Date of first publication: 1913

Author: L. M. (Lucy Maud) Montgomery (1874-1942)

Date first posted: Mar. 24, 2017

Date last updated: Mar. 24, 2017

Faded Page eBook #20170338

This ebook was produced by: Alex White & the online Distributed Proofreaders Canada team at http://www.pgdpcanada.net



Josephine’s Husband

L. M. Montgomery

First published The Housewife, January 1913.


Zillah Gorham went swiftly up the narrow stairs and opened her bedroom door. The room was dark with the gloom of a November twilight. It was a long, cold, neat room, with four windows, three of which were shadowed by the cherry trees of the orchard and the firs behind the house. The fourth looked out westward over the pond, and through a break in the willows around it to the fields and homesteads of Lower Wentworth.

Josephine was sitting listlessly by it, one hand hanging at her side, the other propping her chin on the sill. Above her head was a narrow shelf across the window, supporting some potted house plants. The tendrils of a trailing fuchsia almost touched the smooth, glossy arch of her fawn-colored hair. Her faded wrapper was loose at the throat as if she had flung it open for air, and her black brows were knotted in a frown above the large, deep-tinted hazel eyes that were such a startling contrast to her colorless face.

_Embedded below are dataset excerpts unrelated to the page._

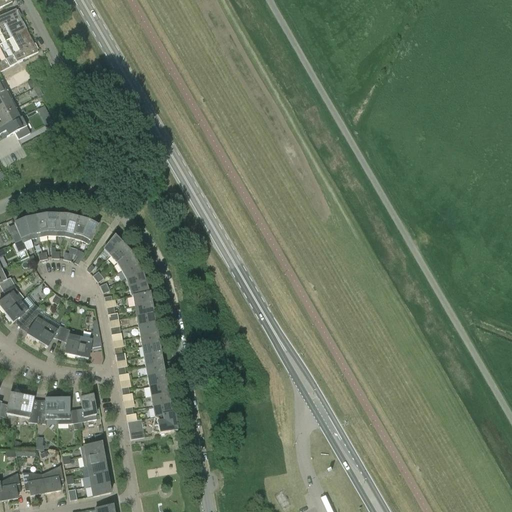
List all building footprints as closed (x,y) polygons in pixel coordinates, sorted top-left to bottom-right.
[(0,0),(0,9),(11,3),(9,0),(0,0)] [(0,63),(0,67),(2,72),(38,53),(15,10),(0,18),(0,28),(3,27),(4,27),(5,27),(19,53),(18,54),(18,55),(0,63)] [(0,106),(12,101),(7,92),(0,95),(0,106)] [(0,117),(16,109),(12,101),(0,106),(0,117)] [(52,123),(44,107),(38,110),(46,126),(52,123)] [(0,129),(21,119),(16,109),(0,117),(0,129)] [(21,119),(0,129),(0,134),(4,133),(7,138),(14,134),(18,141),(30,135),(21,119)] [(47,237),(45,217),(35,219),(39,239),(47,237)] [(55,238),(56,217),(45,217),(47,237),(55,238)] [(64,238),(67,217),(56,217),(55,238),(64,238)] [(72,240),(77,220),(67,217),(64,238),(72,240)] [(39,239),(35,219),(24,221),(30,241),(39,239)] [(80,242),(88,223),(77,220),(72,240),(80,242)] [(30,241),(24,221),(14,225),(22,244),(30,241)] [(88,223),(80,242),(88,246),(98,228),(88,223)] [(103,251),(110,258),(122,246),(114,238),(103,251)] [(116,264),(130,254),(122,246),(110,258),(116,264)] [(136,264),(130,254),(116,264),(121,272),(136,264)] [(136,264),(121,272),(126,280),(141,274),(136,264)] [(91,266),(86,272),(89,275),(94,269),(91,266)] [(6,281),(1,271),(0,271),(0,288),(2,292),(13,286),(10,279),(6,281)] [(145,284),(141,274),(126,280),(129,289),(145,284)] [(129,289),(131,298),(149,295),(148,295),(145,284),(129,289)] [(0,309),(5,315),(20,302),(15,296),(19,294),(16,290),(13,286),(2,292),(6,298),(0,303),(0,309)] [(149,295),(131,298),(132,298),(134,308),(151,305),(149,295)] [(26,322),(35,312),(38,309),(34,306),(27,311),(20,302),(5,315),(12,324),(21,317),(26,322)] [(152,315),(151,305),(134,308),(136,318),(152,315)] [(36,343),(47,325),(40,322),(43,318),(39,315),(35,312),(26,322),(32,327),(26,336),(36,343)] [(154,325),(152,315),(136,318),(138,328),(154,325)] [(57,331),(47,325),(36,343),(47,349),(53,339),(59,342),(64,330),(59,328),(57,331)] [(138,328),(140,338),(156,335),(154,325),(138,328)] [(64,356),(76,358),(80,338),(69,336),(70,332),(64,330),(59,342),(66,345),(64,356)] [(80,338),(76,358),(88,360),(90,350),(101,347),(99,334),(92,336),(91,341),(80,338)] [(158,345),(156,335),(140,338),(141,348),(158,345)] [(160,355),(158,345),(141,348),(143,358),(160,355)] [(145,368),(162,365),(160,355),(143,358),(145,368)] [(163,375),(162,365),(145,368),(147,378),(163,375)] [(165,385),(163,375),(147,378),(149,388),(165,385)] [(150,398),(167,395),(165,385),(149,388),(150,398)] [(169,405),(167,395),(150,398),(152,408),(169,405)] [(17,418),(21,398),(9,396),(7,407),(1,405),(0,406),(0,418),(5,420),(6,415),(17,418)] [(76,411),(78,430),(83,430),(82,424),(96,421),(94,411),(98,410),(97,402),(93,403),(92,397),(80,399),(82,410),(76,411)] [(37,425),(38,412),(31,411),(33,400),(21,398),(17,418),(29,420),(28,424),(37,425)] [(57,421),(56,401),(44,401),(44,413),(38,412),(37,425),(45,426),(45,421),(57,421)] [(78,430),(76,411),(69,412),(68,401),(56,401),(57,421),(57,426),(69,426),(72,425),(73,431),(78,430)] [(171,415),(169,405),(152,408),(154,418),(171,415)] [(171,415),(154,418),(154,419),(151,433),(152,433),(159,434),(159,435),(176,432),(177,433),(177,432),(176,431),(173,415),(171,415)] [(128,429),(142,427),(141,421),(127,423),(128,429)] [(142,427),(128,429),(129,435),(143,433),(142,427)] [(143,433),(129,435),(130,440),(130,441),(144,439),(143,433)] [(85,458),(102,455),(100,444),(83,448),(85,458)] [(87,468),(104,465),(102,455),(85,458),(87,468)] [(89,478),(106,475),(104,465),(87,468),(89,478)] [(59,468),(42,476),(45,495),(60,492),(59,486),(63,486),(60,467),(59,467),(59,468)] [(45,495),(42,476),(22,474),(21,474),(25,493),(29,492),(30,498),(45,495)] [(16,476),(0,483),(0,490),(2,503),(17,500),(16,494),(20,493),(17,475),(16,475),(16,476)] [(90,488),(108,485),(106,475),(89,478),(90,488)] [(108,485),(90,488),(92,498),(110,495),(108,485)] [(69,503),(76,501),(75,491),(67,492),(69,503)]
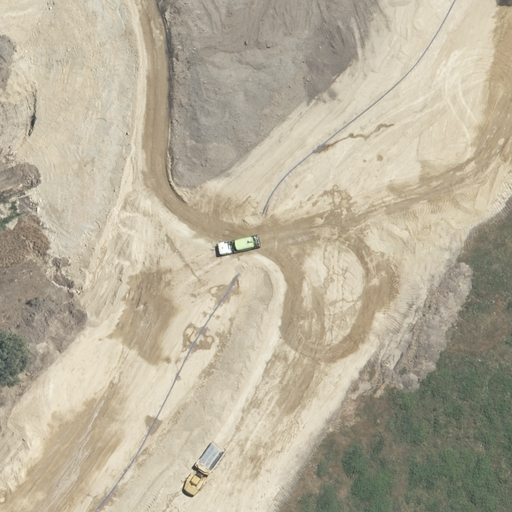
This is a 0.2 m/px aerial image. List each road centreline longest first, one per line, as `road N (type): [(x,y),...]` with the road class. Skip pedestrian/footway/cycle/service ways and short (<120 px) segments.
road 1 (unknown): [(101,0),(23,282),(0,334)]
road 2 (unknown): [(0,397),(48,424),(111,480),(126,511)]
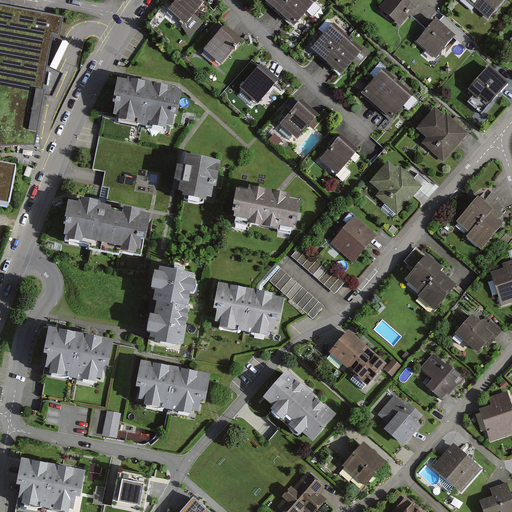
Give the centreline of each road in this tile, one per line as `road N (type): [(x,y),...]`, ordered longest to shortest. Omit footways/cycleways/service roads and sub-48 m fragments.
road 1 (residential): [(497,138),(347,315),(283,352)]
road 2 (residential): [(18,254),(78,110),(142,0)]
road 3 (residential): [(231,0),(368,134)]
road 4 (residential): [(18,254),(44,266),(53,284),(27,335),(11,415)]
road 5 (residential): [(8,428),(184,465)]
road 6 (residential): [(511,350),(406,476)]
road 7 (residential): [(184,465),(283,352)]
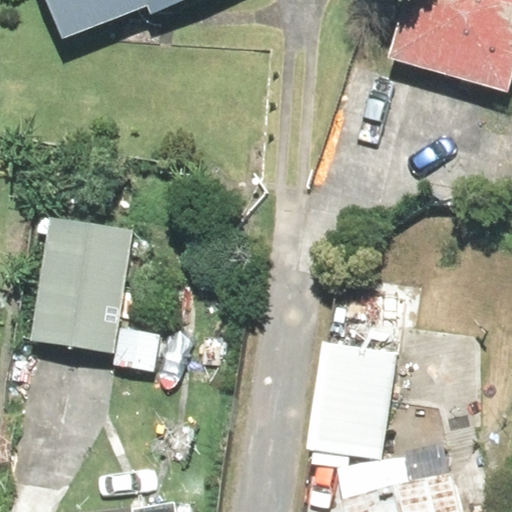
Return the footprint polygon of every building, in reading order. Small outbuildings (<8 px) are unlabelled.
[(59,0),(77,39),(161,2),(168,17),(206,0),(59,0)] [(511,0),(417,0),(401,61),(511,91),(511,0)] [(142,223),(58,217),(48,346),(117,352),(116,367),(166,371),(170,326),(135,323),(142,223)] [(401,350),(330,342),(318,451),(389,459),(401,350)] [(475,511),(469,490),(497,483),(486,436),(411,454),(419,487),(354,504),(355,511),(475,511)]
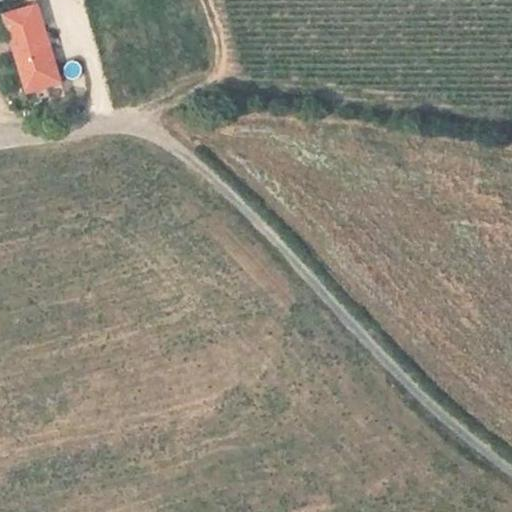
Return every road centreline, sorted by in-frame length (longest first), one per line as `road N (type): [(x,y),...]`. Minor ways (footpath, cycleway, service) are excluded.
road 1 (unclassified): [(511,468),(424,395),(228,185),(157,131)]
road 2 (track): [(134,125),(216,76),(217,33),(205,0)]
road 3 (residential): [(157,131),(83,127),(0,139)]
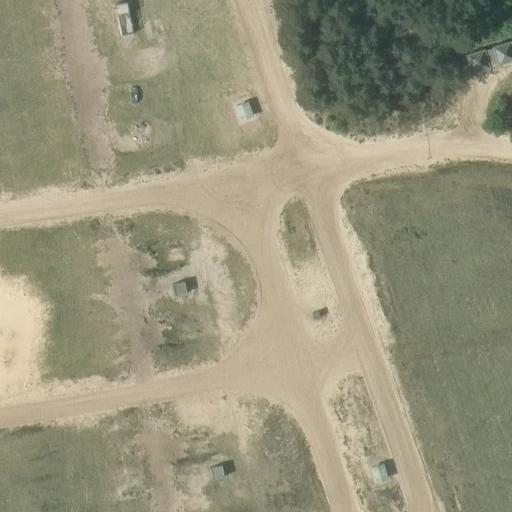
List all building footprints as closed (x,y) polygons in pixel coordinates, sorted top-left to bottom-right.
[(488,48),(467,54),(473,72),(493,66),(493,65),(499,63),(499,64),(511,60),(511,42),(494,47),(494,49),(488,50),(488,48)] [(242,117),(252,112),(244,96),(233,101),(242,117)] [(185,282),(173,284),(175,296),(187,294),(185,282)] [(374,473),(384,470),(380,456),(369,459),(374,473)] [(222,465),(211,468),(213,479),(225,477),(222,465)]
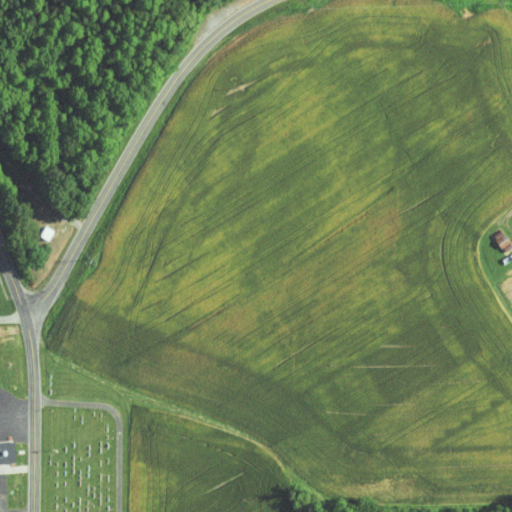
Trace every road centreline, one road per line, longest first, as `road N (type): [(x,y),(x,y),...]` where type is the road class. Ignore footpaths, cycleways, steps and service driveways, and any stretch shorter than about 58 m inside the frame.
road 1 (residential): [(25,316),(72,260),(174,82),(222,31),(270,0)]
road 2 (residential): [(35,511),(38,387),(0,245)]
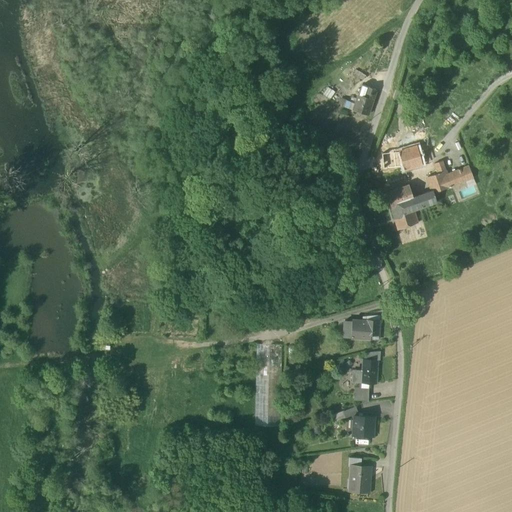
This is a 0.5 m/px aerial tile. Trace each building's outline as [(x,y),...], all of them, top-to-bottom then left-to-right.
[(353,75),(362,80),(365,75),(355,70),(353,75)] [(361,85),(358,95),(372,99),(375,89),(361,85)] [(367,115),(372,99),(358,95),(355,104),(353,110),(367,115)] [(345,108),(353,110),(355,104),(347,102),(345,108)] [(398,151),(381,153),(383,171),(404,170),(422,164),(416,145),(398,151)] [(372,159),(371,159),(359,181),(361,182),(372,159)] [(432,190),(433,192),(445,188),(451,187),(450,186),(446,174),(441,160),(433,163),(437,173),(427,176),(432,190)] [(473,177),(468,165),(446,174),(450,186),(473,177)] [(397,229),(417,222),(413,209),(411,201),(414,200),(412,196),(408,184),(386,192),(390,207),(397,229)] [(448,194),(445,188),(433,192),(435,198),(448,194)] [(436,201),(435,198),(433,192),(432,190),(412,196),(414,200),(411,201),(413,209),(436,201)] [(365,319),(364,322),(364,338),(378,339),(379,320),(365,319)] [(350,337),(364,338),(364,322),(344,320),(343,337),(350,337)] [(254,423),(276,423),(278,350),(256,349),(254,423)] [(377,359),(379,359),(380,351),(365,352),(365,358),(377,359)] [(361,369),(361,373),(360,382),(369,382),(375,382),(377,359),(365,358),(362,358),(361,369)] [(351,381),(360,382),(361,373),(351,372),(351,381)] [(369,382),(360,382),(360,385),(354,384),(353,399),(368,400),(369,382)] [(331,414),(334,421),(345,417),(343,409),(331,414)] [(352,434),(369,435),(370,425),(372,425),(373,415),(354,414),(352,434)] [(350,464),(360,465),(361,457),(348,456),(348,465),(350,465),(350,464)] [(348,489),(368,490),(370,466),(360,465),(350,464),(350,465),(348,489)]
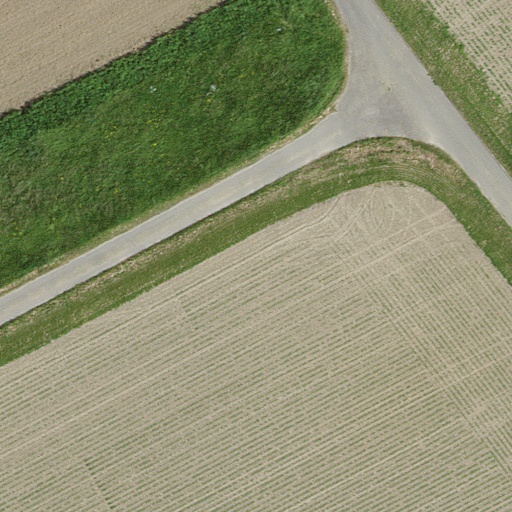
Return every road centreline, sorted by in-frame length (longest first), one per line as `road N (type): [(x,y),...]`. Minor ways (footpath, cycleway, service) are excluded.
road 1 (track): [(0,307),(420,87)]
road 2 (track): [(511,207),(352,0)]
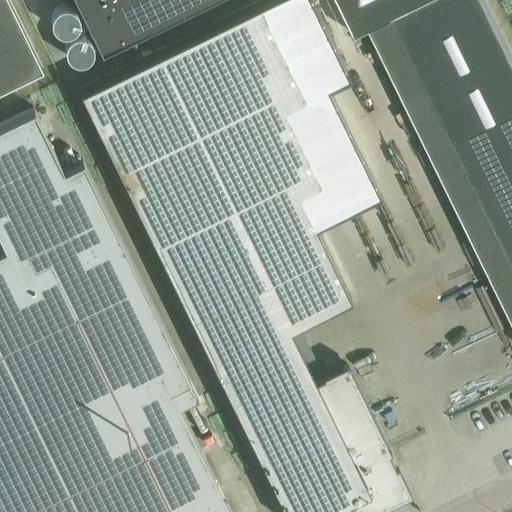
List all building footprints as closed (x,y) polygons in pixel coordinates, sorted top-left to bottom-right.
[(8,0),(0,0),(0,86),(41,66),(8,0)] [(76,0),(101,51),(205,0),(76,0)] [(258,0),(79,88),(286,511),(320,511),(351,497),(358,511),(360,511),(408,489),(346,362),(315,377),(290,325),(351,295),(316,223),(380,192),(327,83),(348,72),(312,0),(258,0)] [(511,55),(485,0),(336,0),(351,31),(369,22),(511,313),(511,55)] [(0,234),(5,245),(0,247),(0,511),(231,511),(180,406),(199,396),(82,157),(63,167),(34,106),(0,122),(0,234)]
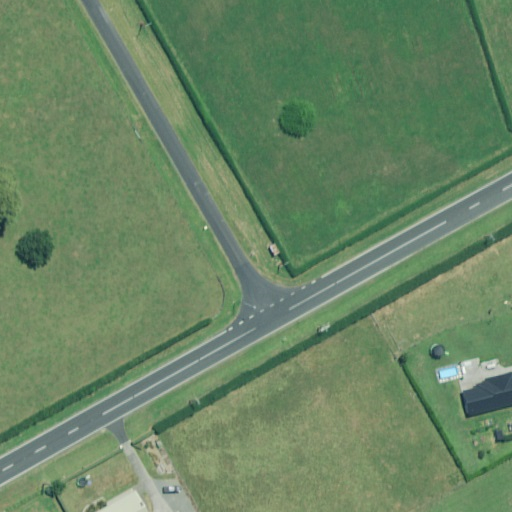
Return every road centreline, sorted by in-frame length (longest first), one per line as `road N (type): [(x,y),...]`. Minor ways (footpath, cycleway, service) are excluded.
road 1 (unclassified): [(92,0),(273,319)]
road 2 (tertiary): [(0,474),(273,319)]
road 3 (tertiary): [(273,319),(511,186)]
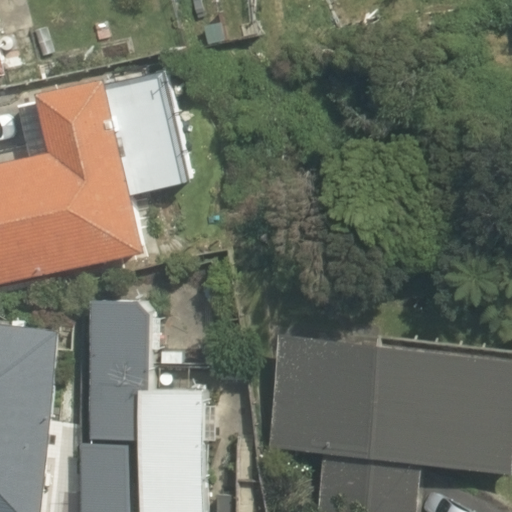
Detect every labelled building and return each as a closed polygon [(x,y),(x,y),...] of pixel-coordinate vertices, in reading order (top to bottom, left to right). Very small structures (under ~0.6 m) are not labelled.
[(8,0),(0,0),(0,76),(22,72),(8,0)] [(176,68),(51,93),(64,157),(0,169),(0,285),(163,253),(150,188),(198,179),(176,68)] [(196,297),(105,291),(91,511),(226,511),(234,384),(165,380),(166,357),(192,359),(196,297)] [(0,511),(83,511),(89,418),(55,416),(60,320),(0,316),(0,511)] [(511,339),(295,323),(285,451),(329,454),(324,511),(422,511),(426,464),(511,470),(511,339)]
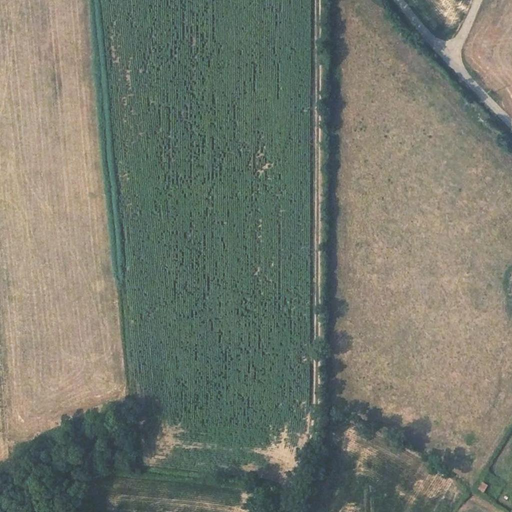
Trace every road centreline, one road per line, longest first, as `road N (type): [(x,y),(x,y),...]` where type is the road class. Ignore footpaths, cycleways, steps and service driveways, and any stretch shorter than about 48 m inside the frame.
road 1 (track): [(286,496),(302,480),(316,390),(317,0)]
road 2 (unclassified): [(397,0),(511,129)]
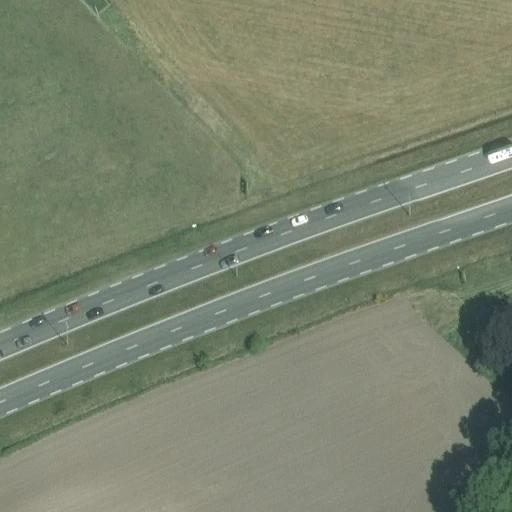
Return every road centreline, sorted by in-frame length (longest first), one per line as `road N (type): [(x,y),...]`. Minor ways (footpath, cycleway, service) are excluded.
road 1 (primary): [(0,406),(511,211)]
road 2 (primary): [(511,158),(0,349)]
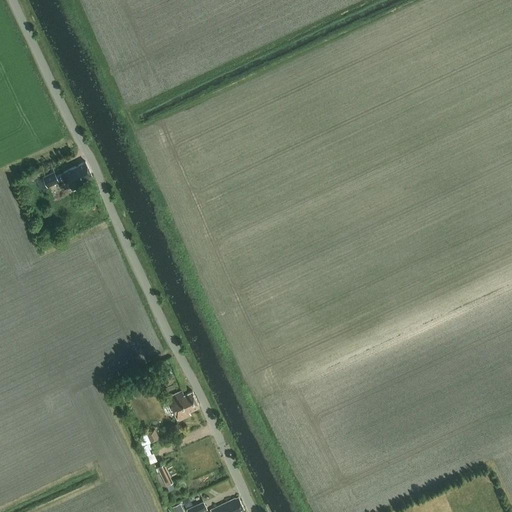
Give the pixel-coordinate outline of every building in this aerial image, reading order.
[(82,181),(93,176),(86,162),(64,172),(57,176),(54,170),(42,176),(48,187),(60,181),(60,182),(67,178),(74,190),(84,185),(82,181)] [(192,416),(189,411),(200,406),(193,391),(185,395),(183,390),(168,398),(169,401),(164,404),(163,406),(166,412),(168,413),(174,410),(179,421),(192,416)] [(180,423),(169,428),(174,436),(184,431),(180,423)] [(155,430),(148,433),(143,435),(147,445),(152,443),(159,439),(155,430)] [(164,464),(158,467),(169,490),(175,487),(164,464)] [(235,498),(211,510),(211,511),(241,511),(241,510),(244,508),(240,499),(237,501),(235,498)] [(204,502),(187,509),(188,511),(200,511),(207,509),(204,502)] [(184,511),(181,503),(173,507),(175,511),(184,511)]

Zillah came forward slowly and sat down on the low, chintz-covered seat before Josephine.

She was much older than her sister, and had the same sleek, thin hair and pale face, but her eyes were a faded blue and her expression was at once weaker and more malicious.

She had been talking to Amanda Reed over the line fence and had heard from her some news which she must tell Josephine. But she knew very well that it would never do to blurt it out too eagerly; Josephine looked dangerous.

“It looks like snow,” she began. Josephine made no answer, but Zillah had expected none.

“Who do you suppose was married last night?” she went on.

“I’ve no idea,” said Josephine indifferently.

“James Wright and Ada Allan. Folks are more than surprised. He courted her pretty sly. There’s another of your old beaux gone, Josephine. If you don’t look out there’ll soon be none of them left.”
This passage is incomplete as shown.